Using this 1.44Mb floppy disk drive was all the time bit unreliable. We can all recall the "Sector 0 Bad" error, and myriad whole of utilities supporting assorted salvage and advanced modifications like:

- One marking sectors bad (Ndd - Norton Disk doctor and its face scan (ultimately acquired by Symantec and is part of its Norton Utilities Toolset right now).

- someone else very popular utility was to create someone else zero sector if the actual one was gone bad.

So what is remaining in the way of death of this magnetic medium? Only time!

As of now few features still needs the magnetic floppy disk drive, like for booting for the first time, or for upgrading Bios of the motherboard etc. This is due to it's (Fdds) easy of programming at the lower level and more importantly for its inbuilt preserve in the Bios program. So as soon as the modern Bios start supporting the Usb drives (motherboards have now started to come with this support) the floppy days are numbered.

Current preserve of Usb Devices by the Motherboard/Bios

The current motherboards and Bios have started the preserve of Usb drive as boot device. Meaning you can have your whole operating principles on this device, or simply use it as the bootable floppy (imaging carrying your whole work along with the programs and applications on a small keychain). Depending on the mode of usage resources are ready on the Internet for configuring your Usb drive. Please checkout the links in case,granted below where it provides tips and tricks of doing so.
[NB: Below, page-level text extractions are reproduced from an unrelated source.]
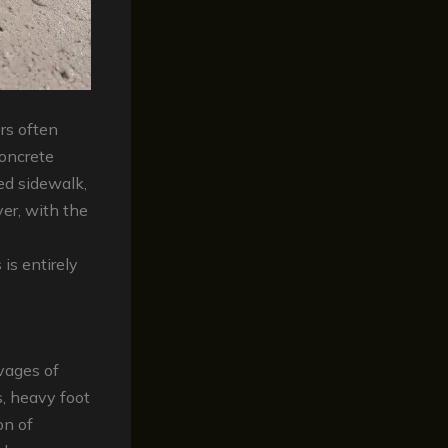
rs often
concrete
ed sidewalk,
ver, with the
is entirely
avages of
, heavy foot
on of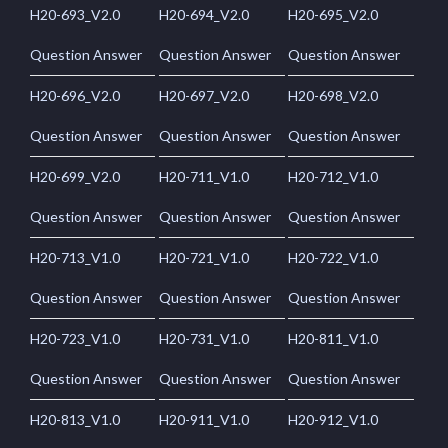
H20-693_V2.0
H20-694_V2.0
H20-695_V2.0
Question Answer
Question Answer
Question Answer
H20-696_V2.0
H20-697_V2.0
H20-698_V2.0
Question Answer
Question Answer
Question Answer
H20-699_V2.0
H20-711_V1.0
H20-712_V1.0
Question Answer
Question Answer
Question Answer
H20-713_V1.0
H20-721_V1.0
H20-722_V1.0
Question Answer
Question Answer
Question Answer
H20-723_V1.0
H20-731_V1.0
H20-811_V1.0
Question Answer
Question Answer
Question Answer
H20-813_V1.0
H20-911_V1.0
H20-912_V1.0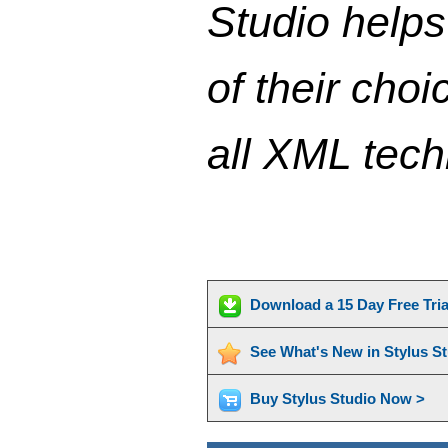
Studio help
of their cho
all XML tec
Download a 15 Day Free Tri
See What's New in Stylus S
Buy Stylus Studio Now >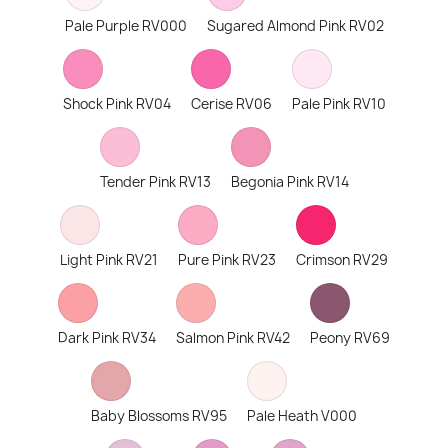
Pale Purple RV000
Sugared Almond Pink RV02
Shock Pink RV04
Cerise RV06
Pale Pink RV10
Tender Pink RV13
Begonia Pink RV14
Light Pink RV21
Pure Pink RV23
Crimson RV29
Dark Pink RV34
Salmon Pink RV42
Peony RV69
Baby Blossoms RV95
Pale Heath V000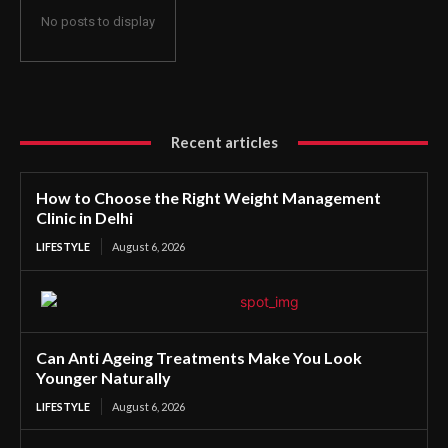
No posts to display
Recent articles
How to Choose the Right Weight Management
Clinic in Delhi
LIFESTYLE
August 6, 2026
Can Anti Ageing Treatments Make You Look
Younger Naturally
LIFESTYLE
August 6, 2026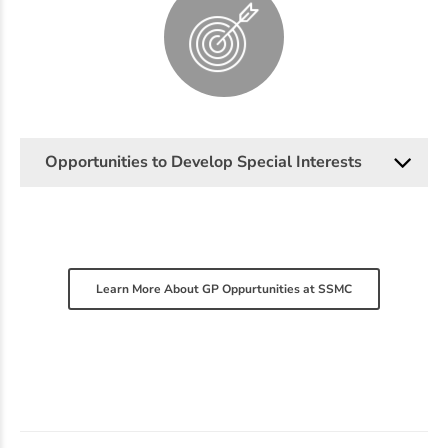
Opportunities to Develop Special Interests
Learn More About GP Oppurtunities at SSMC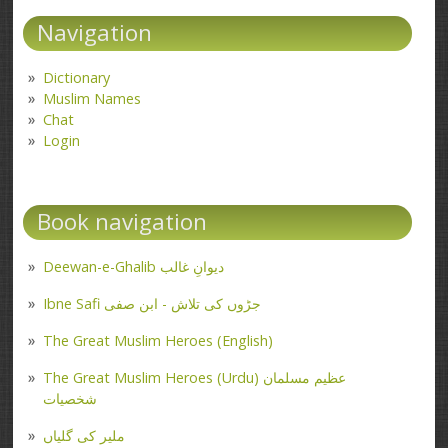
Navigation
Dictionary
Muslim Names
Chat
Login
Book navigation
Deewan-e-Ghalib دیوانِ غالب
Ibne Safi جڑوں کی تلاش - ابن صفی
The Great Muslim Heroes (English)
The Great Muslim Heroes (Urdu) عظیم مسلمان
شخصیات
ملیر کی گلیاں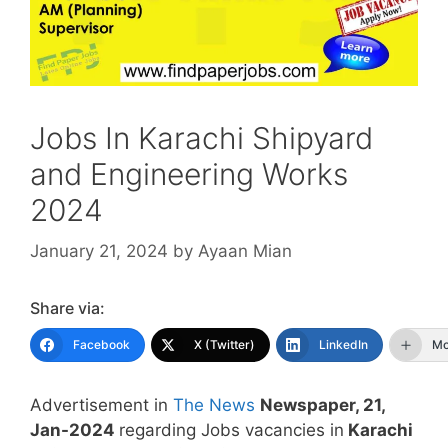
Jobs In Karachi Shipyard
and Engineering Works
2024
January 21, 2024
by
Ayaan Mian
Share via:
Facebook
X (Twitter)
LinkedIn
Mo
Advertisement in
The News
Newspaper, 21,
Jan-2024
regarding Jobs vacancies in
Karachi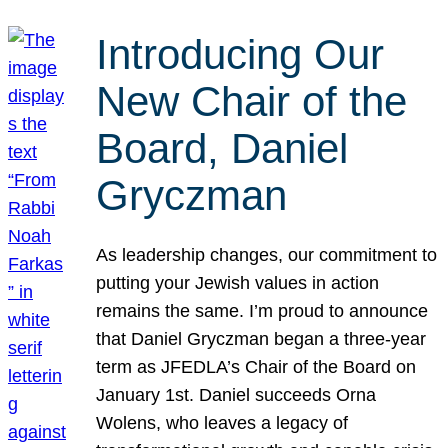
Introducing Our
New Chair of the
Board, Daniel
Gryczman
As leadership changes, our commitment to
putting your Jewish values in action
remains the same. I’m proud to announce
that Daniel Gryczman began a three-year
term as JFEDLA’s Chair of the Board on
January 1st. Daniel succeeds Orna
Wolens, who leaves a legacy of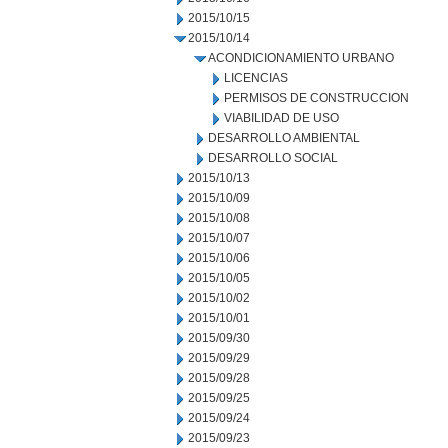
2015/10/15
2015/10/14
ACONDICIONAMIENTO URBANO
LICENCIAS
PERMISOS DE CONSTRUCCION
VIABILIDAD DE USO
DESARROLLO AMBIENTAL
DESARROLLO SOCIAL
2015/10/13
2015/10/09
2015/10/08
2015/10/07
2015/10/06
2015/10/05
2015/10/02
2015/10/01
2015/09/30
2015/09/29
2015/09/28
2015/09/25
2015/09/24
2015/09/23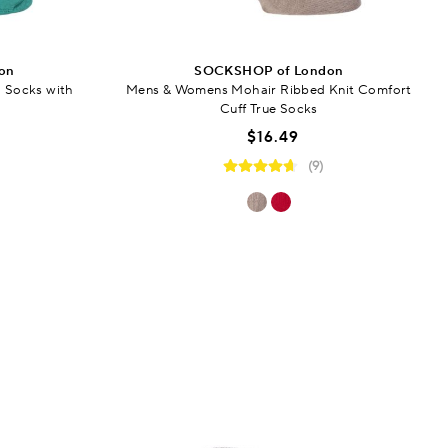
on
SOCKSHOP of London
 Socks with
Mens & Womens Mohair Ribbed Knit Comfort
Cuff True Socks
$16.49
(9)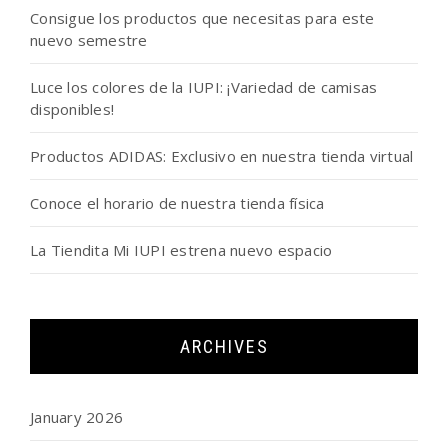
Consigue los productos que necesitas para este
nuevo semestre
Luce los colores de la IUPI: ¡Variedad de camisas
disponibles!
Productos ADIDAS: Exclusivo en nuestra tienda virtual
Conoce el horario de nuestra tienda física
La Tiendita Mi IUPI estrena nuevo espacio
ARCHIVES
January 2026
Speaking of easy of use of using this feature, the qoute lies with the (Windows) Os right now that does not preserve manufacture the Usb drive bootable. It does allow you to format the Usb drive and pick the file principles format, but Make Booteble choice is not gift at all. Never mind as there are lot of tools and utilities ready (for all popular Os) that supports manufacture it bootable, though you will have to struggle a bit.

Future

As you see there is very little need of Floppy Disks for any use/operation and is getting substituted fast by the Usb drives. Already major computer vendors have made Fdd as elective feature. Now the time has come of the Usb flash drive over the demise of the Fdd.

3.5" Fdd (Floppy Disk Drive) is Dead! Long live the Usb Drive!